TRY IT: For the records below, copy exactly the span that begins at the line containing "pinky tip: (135, 150)" and stops after the line containing "ring pip: (182, 239)", minus any pictures.

DATASET EXCERPTS:
####################

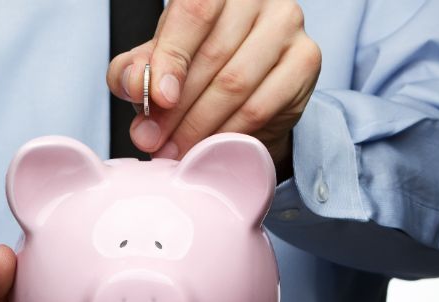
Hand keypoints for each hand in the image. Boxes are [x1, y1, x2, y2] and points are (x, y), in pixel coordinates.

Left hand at [107, 0, 320, 179]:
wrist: (249, 93)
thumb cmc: (199, 68)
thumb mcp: (157, 65)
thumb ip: (134, 70)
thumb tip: (132, 84)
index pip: (194, 10)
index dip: (171, 57)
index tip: (156, 99)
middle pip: (212, 54)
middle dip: (177, 107)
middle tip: (154, 140)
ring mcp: (286, 23)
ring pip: (236, 83)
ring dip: (199, 125)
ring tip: (176, 150)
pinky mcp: (306, 59)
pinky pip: (261, 106)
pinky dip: (228, 133)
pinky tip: (209, 147)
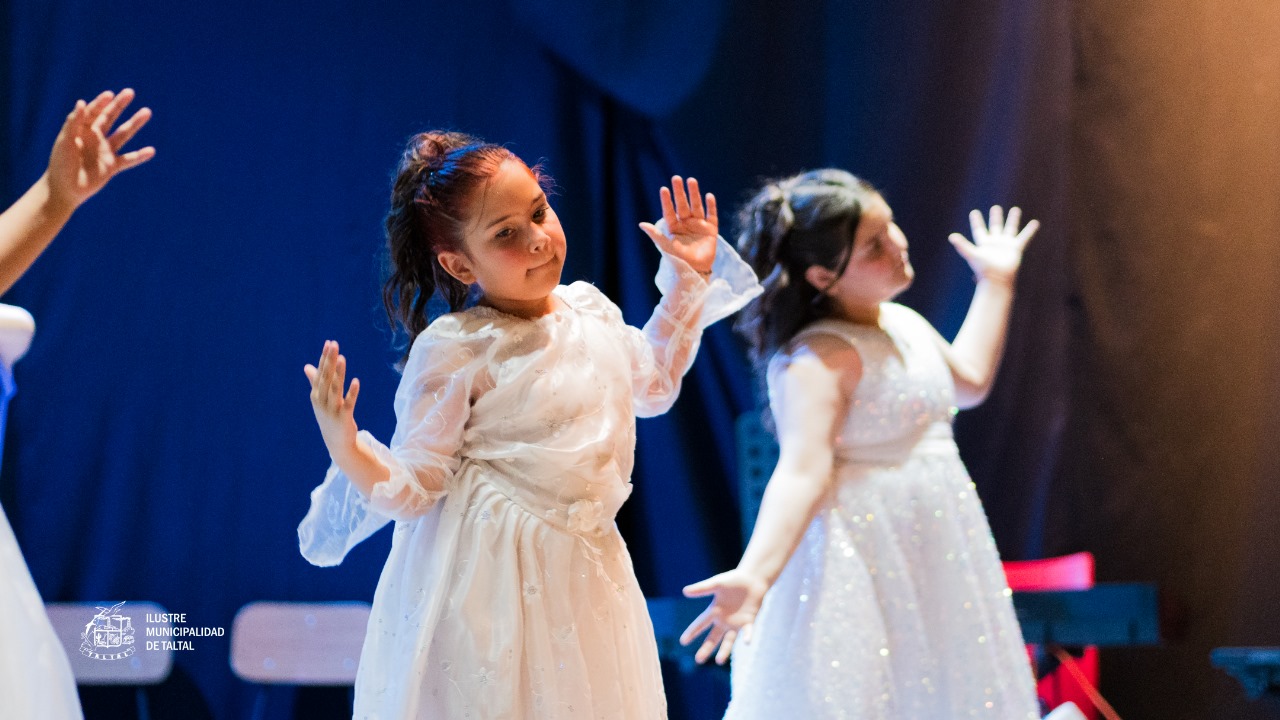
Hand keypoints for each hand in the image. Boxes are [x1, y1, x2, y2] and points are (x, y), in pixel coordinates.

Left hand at [46, 88, 154, 210]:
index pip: (93, 112)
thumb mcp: (65, 141)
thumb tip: (82, 102)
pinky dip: (140, 156)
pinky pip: (128, 160)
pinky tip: (151, 151)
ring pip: (123, 134)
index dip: (101, 102)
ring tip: (147, 112)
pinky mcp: (112, 167)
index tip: (110, 94)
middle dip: (119, 105)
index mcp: (81, 130)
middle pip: (109, 118)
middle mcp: (95, 138)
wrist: (64, 189)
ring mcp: (105, 152)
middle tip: (130, 92)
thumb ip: (74, 122)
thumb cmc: (60, 164)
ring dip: (134, 123)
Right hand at [303, 341, 360, 456]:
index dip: (324, 358)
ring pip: (335, 388)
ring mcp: (332, 410)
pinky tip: (356, 381)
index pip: (320, 373)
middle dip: (329, 361)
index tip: (329, 343)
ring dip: (338, 373)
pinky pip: (348, 403)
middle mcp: (321, 402)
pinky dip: (352, 392)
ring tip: (342, 358)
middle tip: (334, 344)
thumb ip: (315, 382)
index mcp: (316, 395)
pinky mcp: (343, 418)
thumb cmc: (328, 418)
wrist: (337, 443)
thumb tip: (307, 366)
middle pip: (326, 378)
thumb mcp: (320, 400)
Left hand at [639, 175, 716, 274]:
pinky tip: (709, 196)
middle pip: (683, 205)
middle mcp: (686, 223)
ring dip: (694, 194)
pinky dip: (711, 206)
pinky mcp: (711, 230)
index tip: (663, 189)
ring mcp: (699, 225)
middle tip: (676, 178)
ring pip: (696, 206)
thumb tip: (641, 224)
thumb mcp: (666, 247)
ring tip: (691, 181)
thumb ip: (655, 235)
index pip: (669, 211)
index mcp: (674, 227)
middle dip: (680, 192)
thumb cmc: (678, 260)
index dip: (667, 201)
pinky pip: (711, 216)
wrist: (695, 271)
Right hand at [679, 568, 768, 664]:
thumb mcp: (717, 583)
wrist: (753, 579)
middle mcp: (724, 620)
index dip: (692, 632)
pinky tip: (747, 642)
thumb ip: (702, 589)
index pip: (701, 624)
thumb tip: (685, 591)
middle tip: (698, 660)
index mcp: (714, 611)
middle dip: (706, 648)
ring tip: (720, 661)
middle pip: (713, 637)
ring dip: (725, 650)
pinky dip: (747, 636)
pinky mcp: (749, 621)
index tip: (683, 641)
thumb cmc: (733, 580)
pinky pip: (748, 631)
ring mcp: (736, 623)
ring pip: (729, 640)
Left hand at [948, 205, 1038, 285]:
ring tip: (1015, 209)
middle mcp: (995, 243)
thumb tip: (951, 236)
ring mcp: (1006, 245)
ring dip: (1013, 219)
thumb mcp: (972, 255)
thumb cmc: (984, 269)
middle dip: (995, 218)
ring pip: (1010, 229)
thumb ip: (962, 245)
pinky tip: (1035, 223)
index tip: (974, 212)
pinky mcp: (1016, 249)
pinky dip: (1030, 230)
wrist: (998, 279)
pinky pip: (1024, 237)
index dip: (976, 221)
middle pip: (995, 227)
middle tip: (995, 208)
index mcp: (983, 243)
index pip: (979, 229)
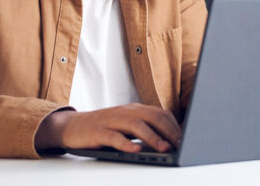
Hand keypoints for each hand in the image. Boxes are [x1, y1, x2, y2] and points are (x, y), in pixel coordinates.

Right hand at [34, 103, 181, 153]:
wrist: (73, 126)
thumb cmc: (105, 127)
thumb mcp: (126, 124)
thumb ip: (144, 128)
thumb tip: (168, 140)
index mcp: (134, 109)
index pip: (159, 113)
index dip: (174, 125)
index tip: (185, 137)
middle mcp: (125, 112)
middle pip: (151, 117)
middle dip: (168, 130)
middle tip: (179, 144)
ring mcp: (112, 121)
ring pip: (136, 126)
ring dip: (152, 137)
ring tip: (164, 148)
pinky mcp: (98, 132)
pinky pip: (114, 137)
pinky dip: (126, 143)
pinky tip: (135, 150)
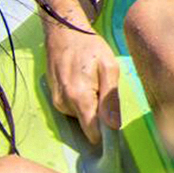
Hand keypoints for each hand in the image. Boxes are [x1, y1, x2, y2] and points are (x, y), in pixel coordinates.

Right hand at [44, 24, 120, 144]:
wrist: (63, 33)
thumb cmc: (90, 47)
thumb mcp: (108, 67)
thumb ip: (110, 98)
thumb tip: (114, 126)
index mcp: (79, 96)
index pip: (93, 131)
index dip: (106, 137)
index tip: (119, 139)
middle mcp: (64, 103)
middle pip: (88, 124)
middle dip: (101, 117)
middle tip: (109, 95)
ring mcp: (57, 102)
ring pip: (81, 116)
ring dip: (92, 106)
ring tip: (96, 84)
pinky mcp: (54, 98)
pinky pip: (73, 109)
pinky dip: (83, 101)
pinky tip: (87, 84)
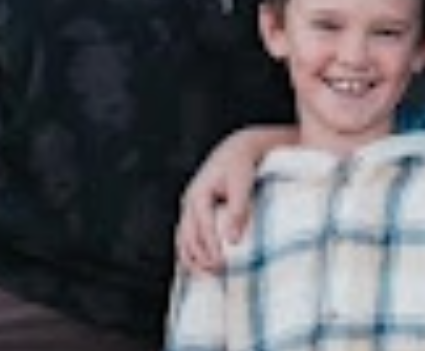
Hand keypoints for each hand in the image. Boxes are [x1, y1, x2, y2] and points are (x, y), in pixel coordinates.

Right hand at [175, 125, 294, 271]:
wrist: (238, 148)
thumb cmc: (241, 164)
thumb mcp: (242, 183)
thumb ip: (237, 211)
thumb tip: (232, 241)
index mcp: (198, 193)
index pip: (202, 227)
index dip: (210, 248)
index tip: (221, 265)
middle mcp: (189, 201)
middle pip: (187, 236)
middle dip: (199, 258)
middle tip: (217, 274)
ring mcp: (189, 207)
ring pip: (182, 239)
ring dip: (192, 259)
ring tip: (208, 276)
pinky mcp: (194, 212)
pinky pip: (186, 236)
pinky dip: (191, 252)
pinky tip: (200, 266)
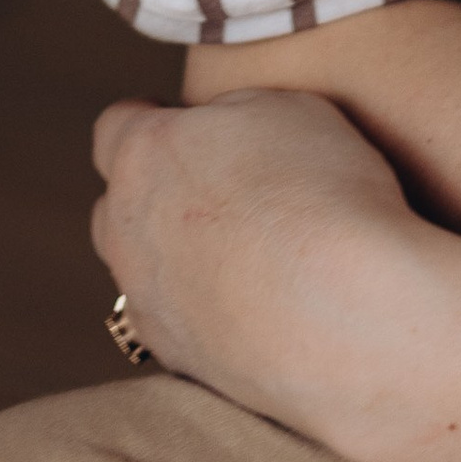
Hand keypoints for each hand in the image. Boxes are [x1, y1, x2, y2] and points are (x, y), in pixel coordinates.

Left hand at [92, 84, 448, 457]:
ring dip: (172, 256)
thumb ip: (234, 111)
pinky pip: (170, 322)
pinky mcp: (174, 355)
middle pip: (116, 203)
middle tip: (220, 191)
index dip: (151, 120)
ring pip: (137, 268)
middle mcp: (127, 227)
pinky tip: (254, 305)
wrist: (344, 313)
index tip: (184, 125)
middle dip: (153, 193)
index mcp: (146, 153)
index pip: (116, 126)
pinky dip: (200, 310)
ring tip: (240, 254)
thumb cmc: (323, 195)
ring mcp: (144, 298)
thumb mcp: (288, 106)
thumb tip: (221, 131)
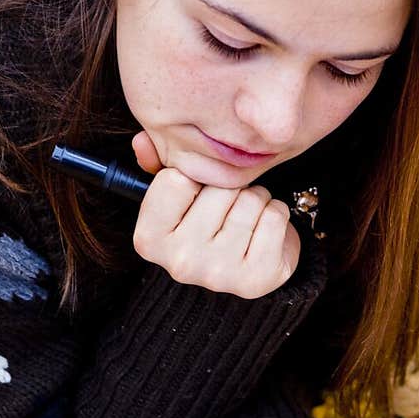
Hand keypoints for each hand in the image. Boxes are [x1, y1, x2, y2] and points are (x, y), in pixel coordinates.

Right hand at [130, 131, 300, 299]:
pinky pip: (275, 217)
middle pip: (219, 186)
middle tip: (227, 207)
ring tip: (245, 218)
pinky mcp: (256, 277)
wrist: (245, 266)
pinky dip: (276, 215)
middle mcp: (180, 262)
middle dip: (230, 186)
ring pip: (251, 199)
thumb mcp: (176, 193)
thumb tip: (142, 140)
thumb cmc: (207, 224)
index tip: (197, 193)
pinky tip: (263, 232)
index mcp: (149, 240)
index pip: (176, 178)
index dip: (194, 176)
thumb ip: (157, 163)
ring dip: (256, 199)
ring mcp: (218, 274)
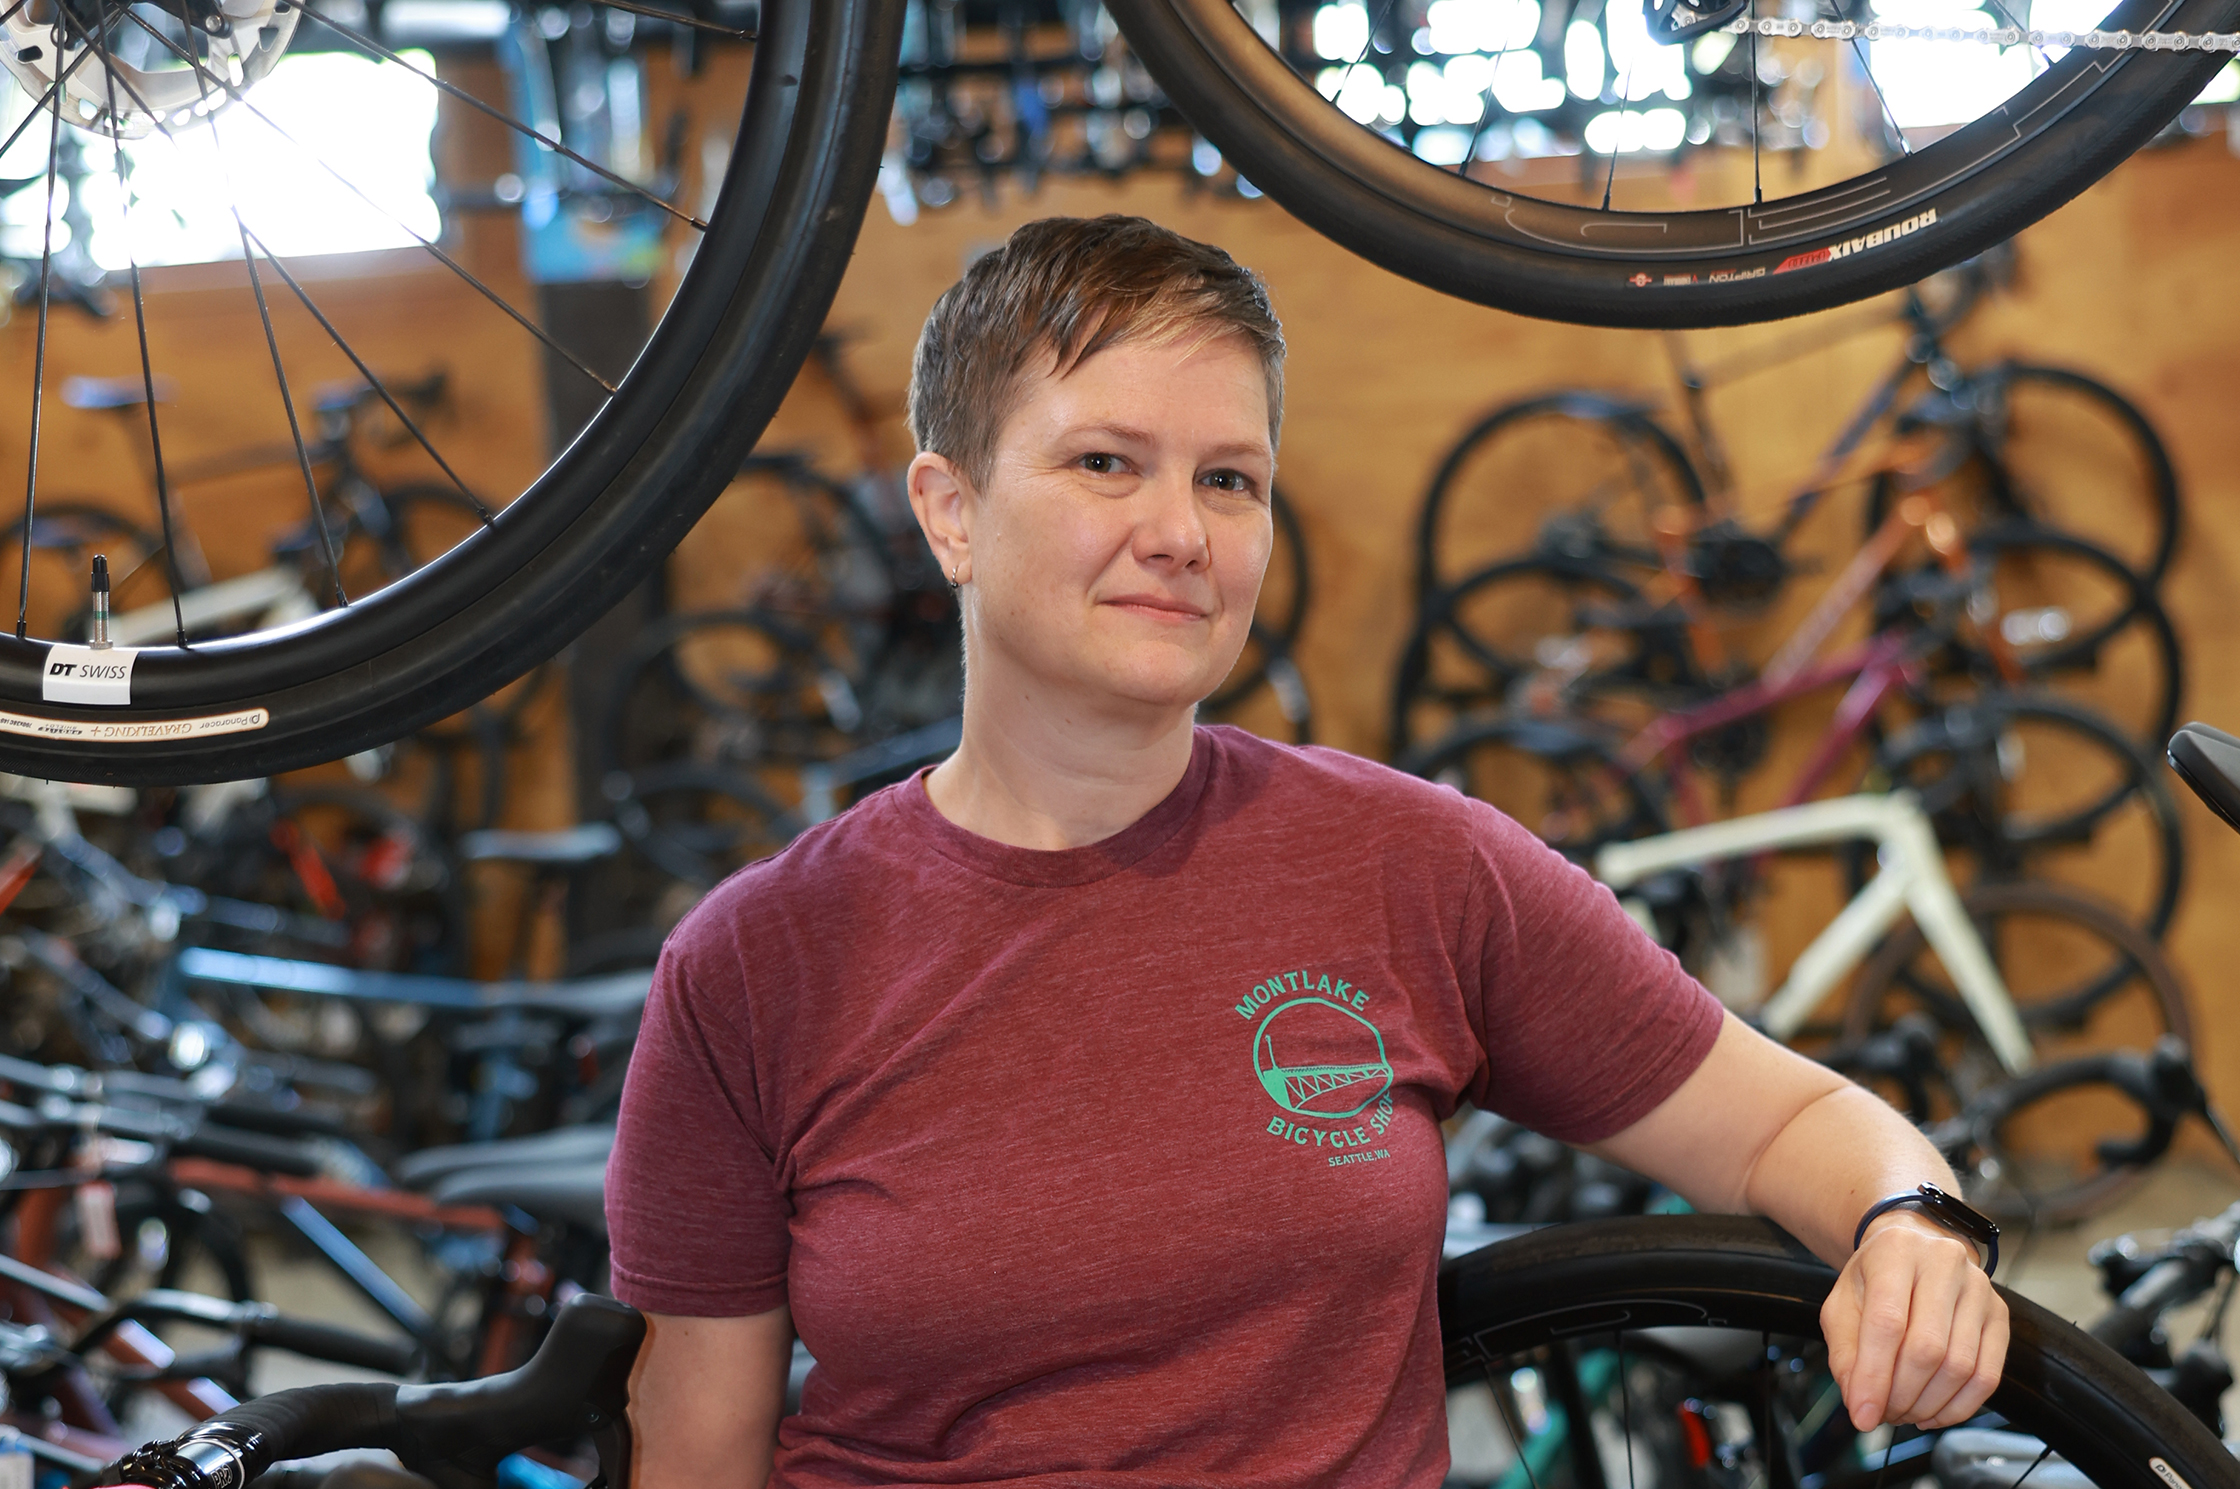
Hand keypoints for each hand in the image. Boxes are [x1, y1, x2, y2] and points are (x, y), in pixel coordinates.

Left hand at [1821, 1211, 2007, 1430]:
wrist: (1912, 1249)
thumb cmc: (1874, 1278)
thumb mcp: (1842, 1304)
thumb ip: (1845, 1353)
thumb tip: (1860, 1401)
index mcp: (1896, 1251)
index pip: (1887, 1322)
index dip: (1874, 1375)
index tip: (1862, 1415)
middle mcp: (1944, 1263)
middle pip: (1928, 1348)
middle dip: (1902, 1394)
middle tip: (1882, 1414)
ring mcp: (1979, 1288)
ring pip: (1960, 1366)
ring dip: (1928, 1404)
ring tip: (1902, 1412)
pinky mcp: (1999, 1314)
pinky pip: (1987, 1375)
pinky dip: (1959, 1406)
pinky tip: (1933, 1413)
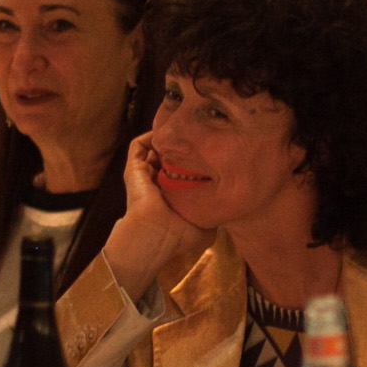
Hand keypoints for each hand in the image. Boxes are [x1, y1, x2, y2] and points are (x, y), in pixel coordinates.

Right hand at [100, 131, 206, 299]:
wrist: (154, 238)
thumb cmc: (178, 238)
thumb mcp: (205, 230)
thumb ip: (216, 216)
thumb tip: (231, 210)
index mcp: (172, 196)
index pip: (182, 172)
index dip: (196, 161)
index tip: (212, 153)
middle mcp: (157, 183)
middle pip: (168, 157)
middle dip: (182, 145)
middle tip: (200, 136)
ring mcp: (144, 175)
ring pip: (153, 148)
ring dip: (166, 137)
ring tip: (184, 128)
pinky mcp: (134, 168)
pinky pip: (139, 145)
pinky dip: (151, 136)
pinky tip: (169, 132)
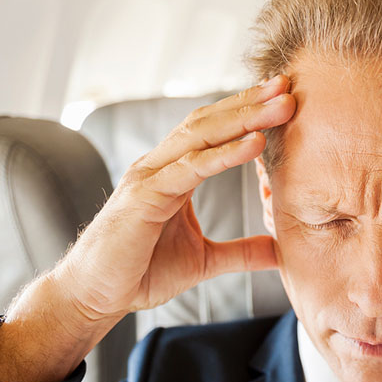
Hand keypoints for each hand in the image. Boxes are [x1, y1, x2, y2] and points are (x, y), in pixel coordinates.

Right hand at [0, 77, 294, 381]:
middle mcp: (159, 166)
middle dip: (250, 103)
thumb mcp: (204, 261)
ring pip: (200, 136)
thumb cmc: (139, 273)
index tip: (284, 98)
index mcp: (172, 173)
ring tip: (279, 106)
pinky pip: (189, 169)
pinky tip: (253, 144)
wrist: (94, 296)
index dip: (247, 112)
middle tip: (287, 85)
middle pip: (210, 122)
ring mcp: (149, 178)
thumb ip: (241, 252)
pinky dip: (223, 154)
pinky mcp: (143, 198)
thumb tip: (279, 251)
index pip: (213, 131)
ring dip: (243, 118)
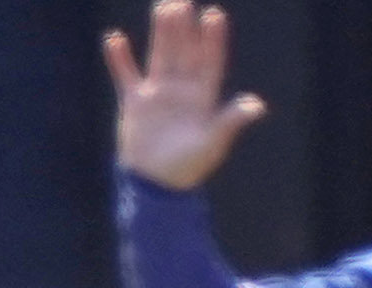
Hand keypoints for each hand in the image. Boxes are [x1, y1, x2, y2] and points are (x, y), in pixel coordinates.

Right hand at [105, 0, 265, 188]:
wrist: (157, 186)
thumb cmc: (190, 167)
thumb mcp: (214, 143)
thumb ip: (231, 121)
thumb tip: (257, 105)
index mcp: (203, 96)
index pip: (211, 61)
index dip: (213, 39)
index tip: (214, 16)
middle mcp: (182, 89)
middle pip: (185, 52)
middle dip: (185, 28)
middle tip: (183, 2)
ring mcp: (157, 93)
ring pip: (160, 55)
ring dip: (161, 33)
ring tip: (162, 7)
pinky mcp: (134, 102)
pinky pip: (126, 75)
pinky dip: (119, 58)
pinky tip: (114, 37)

####################

OUTPUT:
pinky tip: (135, 150)
Hand keypoints for each hand in the image. Boxes are [x1, y1, x2, y2] and points are (x, y), in pixel coordinates.

Right hand at [44, 24, 120, 144]:
wrist: (63, 33)
thumb cmc: (90, 47)
thumb mcp: (108, 67)
thumb ip: (110, 98)
thumb tip: (114, 126)
index mcp: (79, 96)
index pip: (93, 131)
index dip: (106, 137)
index tip: (119, 139)
middle mcp: (64, 103)
middle pip: (88, 124)
middle dip: (101, 117)
middle tip: (109, 95)
ring mcp: (57, 102)
ring pip: (81, 116)
ring dip: (92, 106)
ring tip: (96, 84)
pinky mcp: (54, 98)
pinky pip: (73, 109)
pinky dip: (83, 101)
pinky tip: (87, 84)
Hand keypoints for each hand in the image. Boxes are [x1, y1, x2, y2] and points are (x, y), in pixel coordinates.

Right hand at [175, 125, 294, 271]:
wrist: (238, 148)
thumb cmc: (241, 164)
thumb mcp: (242, 183)
thumb ip: (237, 211)
thumb tip: (232, 241)
index mcp: (198, 193)
index pip: (202, 227)
index dip: (210, 248)
index tip: (221, 265)
middle mcp: (189, 201)
middle pip: (187, 236)
middle dip: (199, 258)
middle tip: (217, 274)
ring mcp: (189, 207)
ring pip: (182, 239)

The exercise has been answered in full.